Why did this initiative come to an end?
- As a non-selective herbicide, glyphosate’s use in common agricultural crops is already constrained.
- Since the advent of genetic modification (GM) or transgenic technologies, glyphosate use has skyrocketed.
- Agrobacterium tumefaciens, a soil bacterium, was used in this instance to create the “cp4-epsps” gene, which was then inserted into agricultural plants like cotton, maize, and soyabean.
- This foreign gene produces a protein that prevents glyphosate from attaching to the EPSPS enzyme. The aforementioned GM crop may “tolerate” the application of the herbicide because it just eradicates weeds.
- 5 million hectares of HT GM crops were planted globally alone in 2019. GM crops account for almost 45% of the $9.3 billion global market for glyphosate.
- The only GM crop now grown commercially in India is bt cotton. This has the two foreign genes “cry1Ac” and “cry2Ab” that are present in the Bacillus thuringiensis soil bacteria. These genes produce proteins that are lethal to tobacco caterpillars, spotted bollworms, and American bollworms.
- Approximately 39 million Bt cotton packets with 450 g of seeds each were sold during the 2022 kharif planting season at the permitted maximum retail price of Rs 810/packet.
- Five million more packets of “illegal” GM cotton seeds would reportedly be sold for between Rs 1,100 and Rs 1,350 each, according to industry projections.
- Illegal manufacture of HT cotton: These seeds contain the glyphosate-tolerant “cp4-epsps” gene together with two Bt genes that give insect resistance and HT features.
- The illicit HT cotton farming has not been stopped by the federal or state administrations.
- They clearly understand the advantages of using glyphosate and producing HT cotton given the high expense of manual weeding and the scarcity of labour when needed.

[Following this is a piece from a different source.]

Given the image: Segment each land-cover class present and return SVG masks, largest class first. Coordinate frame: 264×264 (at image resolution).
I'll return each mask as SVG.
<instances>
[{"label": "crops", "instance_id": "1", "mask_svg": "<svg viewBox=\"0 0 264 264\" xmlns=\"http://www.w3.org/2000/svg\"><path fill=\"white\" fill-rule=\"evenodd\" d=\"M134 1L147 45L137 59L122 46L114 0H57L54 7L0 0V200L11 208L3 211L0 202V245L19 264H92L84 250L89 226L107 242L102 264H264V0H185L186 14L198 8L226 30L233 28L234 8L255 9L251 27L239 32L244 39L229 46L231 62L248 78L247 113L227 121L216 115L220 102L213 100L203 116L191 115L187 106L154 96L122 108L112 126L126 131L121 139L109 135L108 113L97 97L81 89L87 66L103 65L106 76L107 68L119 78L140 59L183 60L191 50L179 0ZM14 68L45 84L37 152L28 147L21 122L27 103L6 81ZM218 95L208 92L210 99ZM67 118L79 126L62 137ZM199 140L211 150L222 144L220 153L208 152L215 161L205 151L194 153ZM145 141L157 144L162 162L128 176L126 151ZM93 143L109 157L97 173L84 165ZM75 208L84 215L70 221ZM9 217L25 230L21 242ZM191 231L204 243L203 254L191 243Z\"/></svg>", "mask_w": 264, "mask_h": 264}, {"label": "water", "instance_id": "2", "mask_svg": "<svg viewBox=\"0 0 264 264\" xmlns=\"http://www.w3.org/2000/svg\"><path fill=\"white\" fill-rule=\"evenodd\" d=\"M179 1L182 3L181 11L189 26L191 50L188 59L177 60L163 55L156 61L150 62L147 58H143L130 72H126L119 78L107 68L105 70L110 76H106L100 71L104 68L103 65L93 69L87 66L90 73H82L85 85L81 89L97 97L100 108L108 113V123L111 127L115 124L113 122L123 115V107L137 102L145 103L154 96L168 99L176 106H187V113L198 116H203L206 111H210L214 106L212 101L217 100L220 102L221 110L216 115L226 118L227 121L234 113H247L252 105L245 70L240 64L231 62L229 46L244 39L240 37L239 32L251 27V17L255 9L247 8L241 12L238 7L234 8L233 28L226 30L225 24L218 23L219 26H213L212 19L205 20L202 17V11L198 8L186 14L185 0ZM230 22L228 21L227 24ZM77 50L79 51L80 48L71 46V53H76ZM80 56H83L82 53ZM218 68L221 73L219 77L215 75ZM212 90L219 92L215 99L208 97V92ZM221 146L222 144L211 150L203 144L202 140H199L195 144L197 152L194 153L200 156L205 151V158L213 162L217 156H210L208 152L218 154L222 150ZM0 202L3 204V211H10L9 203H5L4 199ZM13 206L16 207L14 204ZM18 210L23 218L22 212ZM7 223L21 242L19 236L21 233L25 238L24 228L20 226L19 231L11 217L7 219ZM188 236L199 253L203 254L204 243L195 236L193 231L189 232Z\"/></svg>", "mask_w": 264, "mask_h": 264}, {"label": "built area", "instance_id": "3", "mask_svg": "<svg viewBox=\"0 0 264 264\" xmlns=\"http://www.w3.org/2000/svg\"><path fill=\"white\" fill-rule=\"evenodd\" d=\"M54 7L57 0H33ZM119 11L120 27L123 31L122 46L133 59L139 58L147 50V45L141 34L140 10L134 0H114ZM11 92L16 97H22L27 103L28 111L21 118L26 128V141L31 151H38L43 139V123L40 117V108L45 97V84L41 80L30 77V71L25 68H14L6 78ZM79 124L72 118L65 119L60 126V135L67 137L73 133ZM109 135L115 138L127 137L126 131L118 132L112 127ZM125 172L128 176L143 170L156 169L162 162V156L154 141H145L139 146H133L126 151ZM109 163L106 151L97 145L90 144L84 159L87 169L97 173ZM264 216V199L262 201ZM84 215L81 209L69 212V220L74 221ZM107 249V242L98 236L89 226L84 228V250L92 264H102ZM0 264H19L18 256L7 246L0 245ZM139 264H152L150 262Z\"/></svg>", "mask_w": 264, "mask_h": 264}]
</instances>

- After failing to stop the illegal seed trade, the government is trying to stop it in its tracks by limiting farmers’ access to glyphosate and limiting its usage to pest control professionals.
How well-founded are health worries about glyphosate?
- The International Agency for Research on Cancer (IARC) of the World Health Organization categorised glyphosate as “probably carcinogenic to humans” in March 2015.
- However, this was based on evidence of “pure” glyphosate-caused cancer in laboratory animals rather than actual human exposure to diluted formulations (which is how the chemical is actually sold and used).
- The US Environmental Protection Agency, on the other hand, claims that there are “no dangers to human health” and “no proof” that glyphosate causes cancer. A “much larger and more relevant dataset” backs up its conclusions.
- The Genetic Engineering Appraisal Committee of the Union Environment Ministry gave its permission for the commercial distribution of the GM hybrid mustard created by Delhi University on October 18. (GEAC). This crop can also withstand being sprayed with the non-selective herbicide glufosinate ammonium, which is similar to glyphosate. The GEAC will also make a decision about the openly acknowledged unlawful growing of glyphosate-tolerant Bt cotton.